FIG. 1 is a schematic flowchart showing a segmentation process based on power information according to one embodiment of the present invention, FIG. 2 is a flowchart showing the segmentation process in more detail, and FIG. 3 is a characteristic curve showing an example of the segmentation by the process. FIG. 4 is a block diagram showing a configuration of an automatic transcription system to which the present invention is applied, FIG. 5 is a flowchart showing a free transcription process, and FIG. 6 is a block diagram showing another configuration of the automatic transcription system. is there. 1 ... CPU, 3 ... main storage device, 6 ... auxiliary storage device,
7 ... A / D converter, 8 ... Acoustic signal input device.

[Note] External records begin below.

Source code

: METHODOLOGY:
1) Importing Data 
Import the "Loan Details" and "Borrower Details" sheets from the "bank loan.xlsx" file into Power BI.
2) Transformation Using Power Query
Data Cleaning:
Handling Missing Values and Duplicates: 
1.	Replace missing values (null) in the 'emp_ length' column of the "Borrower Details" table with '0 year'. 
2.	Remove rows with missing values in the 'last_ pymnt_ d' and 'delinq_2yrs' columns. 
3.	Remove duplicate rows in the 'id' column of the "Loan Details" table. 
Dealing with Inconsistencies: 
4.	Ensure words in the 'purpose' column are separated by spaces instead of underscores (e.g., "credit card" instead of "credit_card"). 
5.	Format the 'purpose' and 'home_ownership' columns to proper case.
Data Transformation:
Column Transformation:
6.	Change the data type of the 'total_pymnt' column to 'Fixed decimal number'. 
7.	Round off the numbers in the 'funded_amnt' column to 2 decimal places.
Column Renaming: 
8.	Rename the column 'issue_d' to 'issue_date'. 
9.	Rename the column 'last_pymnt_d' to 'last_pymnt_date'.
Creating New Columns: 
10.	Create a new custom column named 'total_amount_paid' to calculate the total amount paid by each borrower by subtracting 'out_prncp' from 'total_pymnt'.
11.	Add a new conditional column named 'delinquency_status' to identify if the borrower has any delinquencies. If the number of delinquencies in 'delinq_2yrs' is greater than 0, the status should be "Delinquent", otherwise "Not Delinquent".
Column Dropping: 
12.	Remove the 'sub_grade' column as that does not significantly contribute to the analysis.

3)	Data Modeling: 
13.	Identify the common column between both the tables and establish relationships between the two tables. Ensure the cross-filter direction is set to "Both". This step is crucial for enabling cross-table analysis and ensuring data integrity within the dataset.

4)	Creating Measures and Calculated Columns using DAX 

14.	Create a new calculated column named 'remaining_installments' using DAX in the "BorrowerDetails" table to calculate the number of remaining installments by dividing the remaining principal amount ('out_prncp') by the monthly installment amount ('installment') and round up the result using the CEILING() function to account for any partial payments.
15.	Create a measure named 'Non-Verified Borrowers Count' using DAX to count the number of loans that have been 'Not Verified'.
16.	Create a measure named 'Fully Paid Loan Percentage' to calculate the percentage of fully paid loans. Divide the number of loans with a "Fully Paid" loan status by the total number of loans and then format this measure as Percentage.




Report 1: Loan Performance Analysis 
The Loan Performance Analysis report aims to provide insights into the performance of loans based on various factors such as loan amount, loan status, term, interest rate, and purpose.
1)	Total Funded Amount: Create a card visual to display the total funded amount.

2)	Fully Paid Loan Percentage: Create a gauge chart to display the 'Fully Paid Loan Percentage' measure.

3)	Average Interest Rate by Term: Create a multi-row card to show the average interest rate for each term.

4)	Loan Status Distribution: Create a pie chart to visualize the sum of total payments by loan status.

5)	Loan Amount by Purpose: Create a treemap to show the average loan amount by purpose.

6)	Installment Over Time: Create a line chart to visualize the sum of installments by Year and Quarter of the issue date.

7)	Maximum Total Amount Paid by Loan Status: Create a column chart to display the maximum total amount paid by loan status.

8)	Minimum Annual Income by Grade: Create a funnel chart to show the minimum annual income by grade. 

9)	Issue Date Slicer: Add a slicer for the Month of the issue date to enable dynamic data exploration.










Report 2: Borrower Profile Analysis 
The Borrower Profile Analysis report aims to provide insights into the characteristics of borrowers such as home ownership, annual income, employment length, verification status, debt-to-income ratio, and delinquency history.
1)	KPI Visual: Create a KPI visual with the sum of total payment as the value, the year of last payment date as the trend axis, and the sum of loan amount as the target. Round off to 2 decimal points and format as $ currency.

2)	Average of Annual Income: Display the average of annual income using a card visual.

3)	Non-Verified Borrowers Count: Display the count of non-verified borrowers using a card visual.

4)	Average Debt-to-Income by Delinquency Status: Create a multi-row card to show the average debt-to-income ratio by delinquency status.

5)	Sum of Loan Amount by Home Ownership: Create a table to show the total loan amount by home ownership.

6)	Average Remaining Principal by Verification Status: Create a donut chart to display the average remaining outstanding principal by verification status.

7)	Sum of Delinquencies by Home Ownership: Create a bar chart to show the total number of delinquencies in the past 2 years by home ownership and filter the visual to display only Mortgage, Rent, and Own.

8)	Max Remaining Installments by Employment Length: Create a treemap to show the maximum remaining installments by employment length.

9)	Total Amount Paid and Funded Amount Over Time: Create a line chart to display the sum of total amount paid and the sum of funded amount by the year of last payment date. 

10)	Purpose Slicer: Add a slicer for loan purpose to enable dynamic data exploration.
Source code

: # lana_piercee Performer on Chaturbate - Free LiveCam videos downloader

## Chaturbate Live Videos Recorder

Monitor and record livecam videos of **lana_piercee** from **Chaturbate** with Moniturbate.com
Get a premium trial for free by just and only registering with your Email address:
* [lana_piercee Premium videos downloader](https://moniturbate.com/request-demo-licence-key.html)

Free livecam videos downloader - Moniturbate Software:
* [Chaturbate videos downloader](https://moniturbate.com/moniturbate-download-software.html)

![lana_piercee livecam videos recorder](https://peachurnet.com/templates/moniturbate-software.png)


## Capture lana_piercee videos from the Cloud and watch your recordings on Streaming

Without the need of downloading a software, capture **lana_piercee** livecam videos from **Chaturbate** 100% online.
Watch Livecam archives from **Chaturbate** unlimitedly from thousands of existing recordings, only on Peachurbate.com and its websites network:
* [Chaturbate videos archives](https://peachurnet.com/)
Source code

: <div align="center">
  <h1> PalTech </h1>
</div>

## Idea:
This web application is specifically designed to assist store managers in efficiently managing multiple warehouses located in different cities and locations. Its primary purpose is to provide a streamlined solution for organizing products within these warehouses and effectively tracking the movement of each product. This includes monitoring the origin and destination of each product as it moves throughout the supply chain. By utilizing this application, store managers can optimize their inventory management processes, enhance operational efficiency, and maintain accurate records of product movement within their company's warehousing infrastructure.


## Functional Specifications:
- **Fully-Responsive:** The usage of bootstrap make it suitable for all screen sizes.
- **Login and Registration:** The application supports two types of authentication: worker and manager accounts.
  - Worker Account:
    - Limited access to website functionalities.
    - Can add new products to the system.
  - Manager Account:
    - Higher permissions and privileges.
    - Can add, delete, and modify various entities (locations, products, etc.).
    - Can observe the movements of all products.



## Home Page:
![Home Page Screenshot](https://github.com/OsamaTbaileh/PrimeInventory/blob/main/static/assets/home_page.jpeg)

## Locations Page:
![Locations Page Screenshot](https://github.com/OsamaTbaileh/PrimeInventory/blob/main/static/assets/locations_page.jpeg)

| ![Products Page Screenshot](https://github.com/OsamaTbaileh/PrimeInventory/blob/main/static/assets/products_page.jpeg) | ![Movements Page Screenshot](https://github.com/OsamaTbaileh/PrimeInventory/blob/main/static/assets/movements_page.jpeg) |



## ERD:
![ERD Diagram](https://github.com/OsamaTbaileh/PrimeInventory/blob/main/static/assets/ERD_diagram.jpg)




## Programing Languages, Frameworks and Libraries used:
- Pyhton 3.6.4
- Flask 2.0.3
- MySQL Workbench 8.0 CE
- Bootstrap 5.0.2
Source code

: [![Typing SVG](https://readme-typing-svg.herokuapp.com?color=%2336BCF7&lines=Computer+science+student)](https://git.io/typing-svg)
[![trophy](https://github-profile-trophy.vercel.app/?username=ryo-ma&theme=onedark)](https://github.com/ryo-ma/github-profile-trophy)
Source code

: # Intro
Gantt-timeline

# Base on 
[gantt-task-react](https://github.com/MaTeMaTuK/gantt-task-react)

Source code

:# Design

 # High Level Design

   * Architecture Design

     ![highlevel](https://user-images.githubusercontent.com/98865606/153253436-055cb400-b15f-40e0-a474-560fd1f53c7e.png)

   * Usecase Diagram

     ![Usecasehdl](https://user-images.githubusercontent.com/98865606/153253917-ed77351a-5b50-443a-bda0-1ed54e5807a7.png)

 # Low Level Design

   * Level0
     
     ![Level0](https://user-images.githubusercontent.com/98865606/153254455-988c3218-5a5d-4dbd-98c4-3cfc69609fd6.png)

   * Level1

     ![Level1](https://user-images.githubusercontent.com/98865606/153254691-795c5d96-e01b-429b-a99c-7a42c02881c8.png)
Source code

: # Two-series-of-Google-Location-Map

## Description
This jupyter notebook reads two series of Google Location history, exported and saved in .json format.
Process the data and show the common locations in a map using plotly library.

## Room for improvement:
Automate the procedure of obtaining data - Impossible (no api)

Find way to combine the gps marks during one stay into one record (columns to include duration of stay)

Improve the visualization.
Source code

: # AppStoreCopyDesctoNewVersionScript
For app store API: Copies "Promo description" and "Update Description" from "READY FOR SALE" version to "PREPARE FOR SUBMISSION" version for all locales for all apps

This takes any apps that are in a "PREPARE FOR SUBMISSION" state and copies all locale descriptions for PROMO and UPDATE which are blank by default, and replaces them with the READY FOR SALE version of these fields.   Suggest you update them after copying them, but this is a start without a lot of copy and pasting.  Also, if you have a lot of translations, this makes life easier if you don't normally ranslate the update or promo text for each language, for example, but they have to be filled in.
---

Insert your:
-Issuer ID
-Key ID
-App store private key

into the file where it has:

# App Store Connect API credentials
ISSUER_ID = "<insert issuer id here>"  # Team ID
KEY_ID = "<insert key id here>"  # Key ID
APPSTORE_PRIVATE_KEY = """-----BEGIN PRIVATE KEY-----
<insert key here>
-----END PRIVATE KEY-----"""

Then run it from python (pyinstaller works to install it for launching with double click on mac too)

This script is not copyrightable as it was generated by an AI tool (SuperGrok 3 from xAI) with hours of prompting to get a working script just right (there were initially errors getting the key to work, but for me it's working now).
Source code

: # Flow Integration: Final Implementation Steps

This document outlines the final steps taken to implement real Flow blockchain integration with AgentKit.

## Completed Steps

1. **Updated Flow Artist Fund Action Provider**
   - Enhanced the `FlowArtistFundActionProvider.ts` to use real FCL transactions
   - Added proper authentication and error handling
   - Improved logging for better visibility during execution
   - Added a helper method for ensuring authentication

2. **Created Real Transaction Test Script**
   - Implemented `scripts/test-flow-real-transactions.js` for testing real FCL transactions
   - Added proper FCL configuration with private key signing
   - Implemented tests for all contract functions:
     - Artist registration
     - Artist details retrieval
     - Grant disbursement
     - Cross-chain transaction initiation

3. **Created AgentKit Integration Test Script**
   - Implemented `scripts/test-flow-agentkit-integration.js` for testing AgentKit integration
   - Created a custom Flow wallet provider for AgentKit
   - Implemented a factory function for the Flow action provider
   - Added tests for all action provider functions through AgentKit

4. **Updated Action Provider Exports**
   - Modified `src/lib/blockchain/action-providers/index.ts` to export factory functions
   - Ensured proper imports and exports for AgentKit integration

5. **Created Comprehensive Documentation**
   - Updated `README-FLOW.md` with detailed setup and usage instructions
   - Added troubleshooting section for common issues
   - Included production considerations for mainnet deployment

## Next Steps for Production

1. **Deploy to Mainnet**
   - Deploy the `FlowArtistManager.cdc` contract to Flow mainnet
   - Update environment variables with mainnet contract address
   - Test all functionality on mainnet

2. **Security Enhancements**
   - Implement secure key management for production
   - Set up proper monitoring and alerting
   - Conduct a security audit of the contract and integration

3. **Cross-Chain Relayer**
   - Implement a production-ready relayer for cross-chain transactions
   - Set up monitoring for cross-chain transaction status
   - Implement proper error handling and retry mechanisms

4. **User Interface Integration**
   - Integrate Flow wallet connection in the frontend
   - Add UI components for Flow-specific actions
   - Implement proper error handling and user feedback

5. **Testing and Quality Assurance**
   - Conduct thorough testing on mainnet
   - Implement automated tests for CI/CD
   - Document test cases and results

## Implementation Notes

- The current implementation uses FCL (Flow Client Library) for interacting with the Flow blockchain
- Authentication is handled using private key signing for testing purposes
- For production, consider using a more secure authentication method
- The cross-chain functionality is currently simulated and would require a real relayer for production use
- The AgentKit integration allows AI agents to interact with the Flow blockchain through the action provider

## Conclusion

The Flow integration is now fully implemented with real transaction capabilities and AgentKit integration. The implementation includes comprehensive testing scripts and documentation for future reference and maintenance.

 ──────────────────────────────────────────────────続 き Continued on the front page (72) Inventor Masanori Mizuno Examiner, NEC Technical Information System Development Co., Ltd. Shigeo Arai, 5-7-15 Shiba, Minato-ku, Tokyo

Claims (2)

(57) [Claims] An information processing apparatus comprising: at least a process of extracting power information of an input audio signal; and a segmentation process of dividing the audio signal into sections that can be regarded as having the same pitch based on the extracted power information. In the automatic music transcription method for converting into musical score data, the segmentation processing is divided into an effective section in which the power information is equal to or more than a predetermined value and an invalid section in which the power information is equal to or less than the predetermined value. An automatic music transcription method, comprising: a process of extracting points; and a process of subdividing the valid section based on the extracted rising transition points. 2. A power extraction unit for extracting power information from an input audio signal, and a segmentation unit for dividing the audio signal into sections that can be regarded as having the same pitch based on the extracted power information. In an automatic music transcription apparatus for converting the acoustic signal into musical score data, the segmentation means may be divided into an effective section in which the power information is equal to or more than a predetermined value and an invalid section in which the power information is equal to or less than the predetermined value. An automatic music transcription apparatus, comprising: a change point extracting unit that extracts a rising change point of the power information; and a subdivision unit that subdivides the effective section by the extracted rising change point.